**Required work:** Write out each line of the entries below that holds the word "synlighed".

**Collected data:**

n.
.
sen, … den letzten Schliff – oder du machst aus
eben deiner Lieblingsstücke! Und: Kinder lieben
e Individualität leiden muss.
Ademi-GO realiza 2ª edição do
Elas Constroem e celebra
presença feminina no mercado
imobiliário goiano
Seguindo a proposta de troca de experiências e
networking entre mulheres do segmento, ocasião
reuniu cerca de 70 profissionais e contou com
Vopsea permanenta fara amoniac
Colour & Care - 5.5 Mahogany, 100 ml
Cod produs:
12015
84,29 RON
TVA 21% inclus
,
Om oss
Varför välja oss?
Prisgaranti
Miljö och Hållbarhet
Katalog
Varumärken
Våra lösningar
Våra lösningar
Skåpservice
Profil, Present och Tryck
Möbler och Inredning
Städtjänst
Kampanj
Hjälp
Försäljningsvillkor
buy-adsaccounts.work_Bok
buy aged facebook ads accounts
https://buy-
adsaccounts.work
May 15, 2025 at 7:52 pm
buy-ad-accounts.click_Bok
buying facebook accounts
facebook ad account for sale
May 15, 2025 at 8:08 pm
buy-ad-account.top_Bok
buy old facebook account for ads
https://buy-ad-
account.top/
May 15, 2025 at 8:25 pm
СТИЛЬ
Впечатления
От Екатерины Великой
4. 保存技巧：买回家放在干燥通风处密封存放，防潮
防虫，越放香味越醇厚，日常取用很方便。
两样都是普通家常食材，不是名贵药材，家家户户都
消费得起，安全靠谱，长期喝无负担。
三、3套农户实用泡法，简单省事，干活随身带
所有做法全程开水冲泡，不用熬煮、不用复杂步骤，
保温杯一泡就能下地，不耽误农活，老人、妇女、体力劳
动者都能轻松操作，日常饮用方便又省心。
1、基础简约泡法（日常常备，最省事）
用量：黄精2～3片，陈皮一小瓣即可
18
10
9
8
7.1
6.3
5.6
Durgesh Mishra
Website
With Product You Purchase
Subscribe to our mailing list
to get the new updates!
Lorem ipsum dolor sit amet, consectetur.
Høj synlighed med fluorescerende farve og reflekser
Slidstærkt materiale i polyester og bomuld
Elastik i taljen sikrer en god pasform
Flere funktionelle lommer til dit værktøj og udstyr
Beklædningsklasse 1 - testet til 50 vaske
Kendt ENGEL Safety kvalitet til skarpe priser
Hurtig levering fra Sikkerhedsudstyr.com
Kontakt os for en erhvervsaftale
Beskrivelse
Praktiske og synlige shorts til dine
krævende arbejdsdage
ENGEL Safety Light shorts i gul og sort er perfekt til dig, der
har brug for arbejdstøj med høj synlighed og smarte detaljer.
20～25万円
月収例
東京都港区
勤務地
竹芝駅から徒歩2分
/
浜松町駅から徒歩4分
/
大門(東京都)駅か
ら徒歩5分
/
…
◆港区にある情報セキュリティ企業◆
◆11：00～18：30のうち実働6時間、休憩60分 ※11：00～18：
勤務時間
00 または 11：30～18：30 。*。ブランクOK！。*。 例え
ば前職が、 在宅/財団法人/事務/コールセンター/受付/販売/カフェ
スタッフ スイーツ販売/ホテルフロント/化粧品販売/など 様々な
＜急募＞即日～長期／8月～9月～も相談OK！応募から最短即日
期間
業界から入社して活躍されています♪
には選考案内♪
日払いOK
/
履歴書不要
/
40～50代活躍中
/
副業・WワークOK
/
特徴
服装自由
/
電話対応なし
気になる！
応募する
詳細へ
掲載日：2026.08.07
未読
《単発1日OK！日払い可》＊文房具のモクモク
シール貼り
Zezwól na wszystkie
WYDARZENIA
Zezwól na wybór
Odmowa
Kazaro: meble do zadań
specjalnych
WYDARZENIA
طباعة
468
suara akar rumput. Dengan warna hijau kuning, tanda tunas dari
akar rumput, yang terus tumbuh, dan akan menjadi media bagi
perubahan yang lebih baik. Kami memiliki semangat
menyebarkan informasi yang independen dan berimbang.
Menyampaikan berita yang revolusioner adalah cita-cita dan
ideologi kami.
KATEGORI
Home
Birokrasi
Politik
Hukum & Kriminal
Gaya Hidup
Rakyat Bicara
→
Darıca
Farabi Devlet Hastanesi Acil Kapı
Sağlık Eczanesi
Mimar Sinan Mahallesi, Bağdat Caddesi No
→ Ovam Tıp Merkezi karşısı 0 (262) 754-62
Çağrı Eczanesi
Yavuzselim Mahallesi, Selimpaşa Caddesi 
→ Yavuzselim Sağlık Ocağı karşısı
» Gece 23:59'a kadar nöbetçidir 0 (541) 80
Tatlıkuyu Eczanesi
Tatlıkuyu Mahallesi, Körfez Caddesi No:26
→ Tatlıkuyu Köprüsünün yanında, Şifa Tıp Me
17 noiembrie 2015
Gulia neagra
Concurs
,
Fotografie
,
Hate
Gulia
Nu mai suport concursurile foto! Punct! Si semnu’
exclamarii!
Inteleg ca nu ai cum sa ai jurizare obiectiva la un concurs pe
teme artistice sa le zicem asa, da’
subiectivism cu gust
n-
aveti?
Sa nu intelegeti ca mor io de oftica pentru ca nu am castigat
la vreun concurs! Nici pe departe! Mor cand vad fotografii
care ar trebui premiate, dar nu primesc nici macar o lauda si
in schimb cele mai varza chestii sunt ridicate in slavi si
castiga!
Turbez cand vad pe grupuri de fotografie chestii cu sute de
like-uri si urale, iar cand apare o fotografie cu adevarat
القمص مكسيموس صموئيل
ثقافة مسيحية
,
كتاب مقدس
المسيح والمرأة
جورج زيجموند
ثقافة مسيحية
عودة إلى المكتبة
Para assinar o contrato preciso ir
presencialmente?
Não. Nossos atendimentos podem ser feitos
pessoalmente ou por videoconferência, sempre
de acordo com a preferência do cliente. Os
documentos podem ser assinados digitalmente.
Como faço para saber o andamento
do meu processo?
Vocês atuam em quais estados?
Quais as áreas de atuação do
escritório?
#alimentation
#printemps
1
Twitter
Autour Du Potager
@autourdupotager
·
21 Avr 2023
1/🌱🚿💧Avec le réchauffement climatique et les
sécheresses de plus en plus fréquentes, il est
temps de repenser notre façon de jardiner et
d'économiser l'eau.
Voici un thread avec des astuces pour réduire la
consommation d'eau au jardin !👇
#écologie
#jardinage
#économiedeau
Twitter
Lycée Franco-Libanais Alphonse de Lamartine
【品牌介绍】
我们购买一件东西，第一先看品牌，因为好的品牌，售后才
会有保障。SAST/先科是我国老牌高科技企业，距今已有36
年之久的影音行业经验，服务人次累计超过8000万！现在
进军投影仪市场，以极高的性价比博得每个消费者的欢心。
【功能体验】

**Exercise result:**
Høj synlighed med fluorescerende farve og reflekser
har brug for arbejdstøj med høj synlighed og smarte detaljer.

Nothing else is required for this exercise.